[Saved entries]
------------------------------------
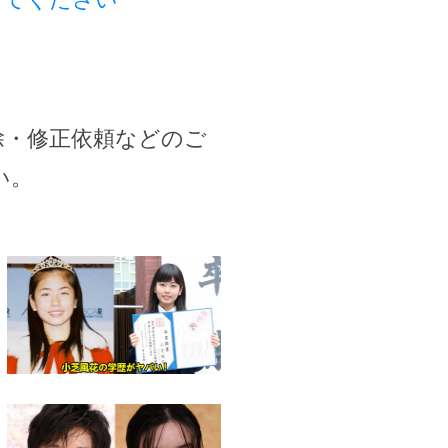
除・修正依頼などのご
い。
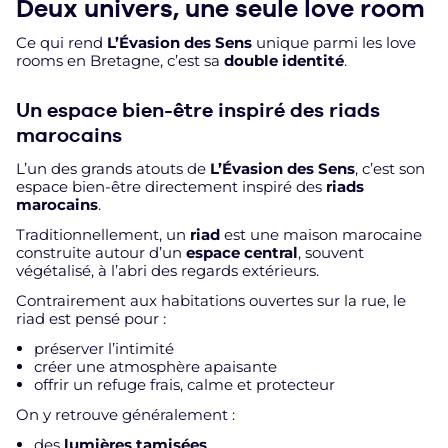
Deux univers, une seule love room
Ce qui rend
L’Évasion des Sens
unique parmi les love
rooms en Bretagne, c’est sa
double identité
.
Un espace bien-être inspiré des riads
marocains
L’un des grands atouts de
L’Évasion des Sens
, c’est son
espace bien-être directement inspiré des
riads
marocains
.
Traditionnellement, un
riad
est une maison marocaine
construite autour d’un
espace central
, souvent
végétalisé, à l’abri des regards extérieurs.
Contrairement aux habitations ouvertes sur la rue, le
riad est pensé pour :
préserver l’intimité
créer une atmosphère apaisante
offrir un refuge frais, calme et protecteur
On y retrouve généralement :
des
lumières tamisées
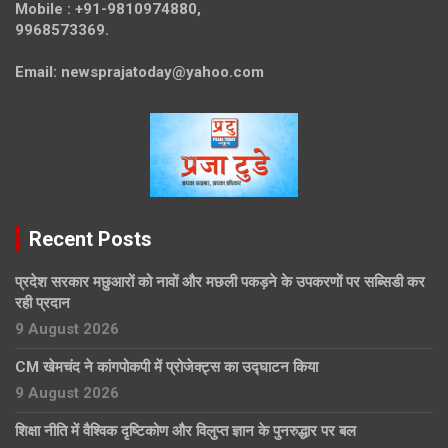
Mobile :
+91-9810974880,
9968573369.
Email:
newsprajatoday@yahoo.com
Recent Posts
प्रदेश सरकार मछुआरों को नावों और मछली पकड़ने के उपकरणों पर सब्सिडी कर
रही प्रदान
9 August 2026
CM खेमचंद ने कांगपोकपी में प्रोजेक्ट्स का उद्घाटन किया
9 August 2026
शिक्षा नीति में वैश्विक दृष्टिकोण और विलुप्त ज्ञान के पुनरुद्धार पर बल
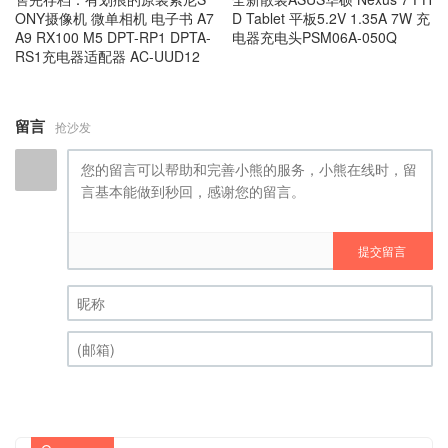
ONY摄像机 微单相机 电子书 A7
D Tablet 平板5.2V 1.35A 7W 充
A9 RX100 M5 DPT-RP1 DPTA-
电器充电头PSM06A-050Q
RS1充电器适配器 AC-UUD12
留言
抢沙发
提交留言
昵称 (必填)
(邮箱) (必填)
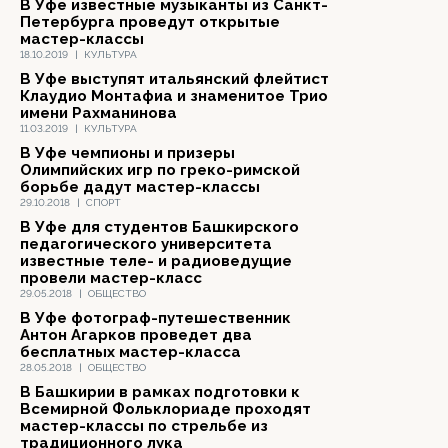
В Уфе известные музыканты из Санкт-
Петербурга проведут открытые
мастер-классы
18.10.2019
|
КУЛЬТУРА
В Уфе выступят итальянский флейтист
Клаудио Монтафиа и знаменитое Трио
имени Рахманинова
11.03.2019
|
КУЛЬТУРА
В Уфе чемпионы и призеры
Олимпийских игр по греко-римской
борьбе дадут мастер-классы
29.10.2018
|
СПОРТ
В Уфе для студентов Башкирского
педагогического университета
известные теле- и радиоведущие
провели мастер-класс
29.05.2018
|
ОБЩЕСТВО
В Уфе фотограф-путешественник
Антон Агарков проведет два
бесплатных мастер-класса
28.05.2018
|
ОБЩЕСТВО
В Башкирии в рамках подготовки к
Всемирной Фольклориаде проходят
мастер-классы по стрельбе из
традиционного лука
------------------------------------
What is required: Can you write out the text of every row above word for word, leaving the pictures out?

Task solution:
除・修正依頼などのご
い。
Deux univers, une seule love room
Ce qui rend
L’Évasion des Sens
unique parmi les love
rooms en Bretagne, c’est sa
double identité
.
Un espace bien-être inspiré des riads
marocains
L’un des grands atouts de
L’Évasion des Sens
, c’est son
espace bien-être directement inspiré des
riads
marocains
.
Traditionnellement, un
riad
est une maison marocaine
construite autour d’un
espace central
, souvent
végétalisé, à l’abri des regards extérieurs.
Contrairement aux habitations ouvertes sur la rue, le
riad est pensé pour :
préserver l’intimité
créer une atmosphère apaisante
offrir un refuge frais, calme et protecteur
On y retrouve généralement :
des
lumières tamisées
Mobile :
+91-9810974880,
9968573369.
Email:
newsprajatoday@yahoo.com
Recent Posts
प्रदेश सरकार मछुआरों को नावों और मछली पकड़ने के उपकरणों पर सब्सिडी कर
रही प्रदान
9 August 2026
CM खेमचंद ने कांगपोकपी में प्रोजेक्ट्स का उद्घाटन किया
9 August 2026
शिक्षा नीति में वैश्विक दृष्टिकोण और विलुप्त ज्ञान के पुनरुद्धार पर बल
ONY摄像机 微单相机 电子书 A7
D Tablet 平板5.2V 1.35A 7W 充
A9 RX100 M5 DPT-RP1 DPTA-
电器充电头PSM06A-050Q
RS1充电器适配器 AC-UUD12
留言
抢沙发
提交留言
昵称 (必填)
(邮箱) (必填)
В Уфе известные музыканты из Санкт-
Петербурга проведут открытые
мастер-классы
18.10.2019
|
КУЛЬТУРА
В Уфе выступят итальянский флейтист
Клаудио Монтафиа и знаменитое Трио
имени Рахманинова
11.03.2019
|
КУЛЬТУРА
В Уфе чемпионы и призеры
Олимпийских игр по греко-римской
борьбе дадут мастер-классы
29.10.2018
|
СПОРТ
В Уфе для студентов Башкирского
педагогического университета
известные теле- и радиоведущие
провели мастер-класс
29.05.2018
|
ОБЩЕСТВО
В Уфе фотограф-путешественник
Антон Агарков проведет два
бесплатных мастер-класса
28.05.2018
|
ОБЩЕСТВО
В Башкирии в рамках подготовки к
Всемирной Фольклориаде проходят
мастер-классы по стрельбе из
традиционного лука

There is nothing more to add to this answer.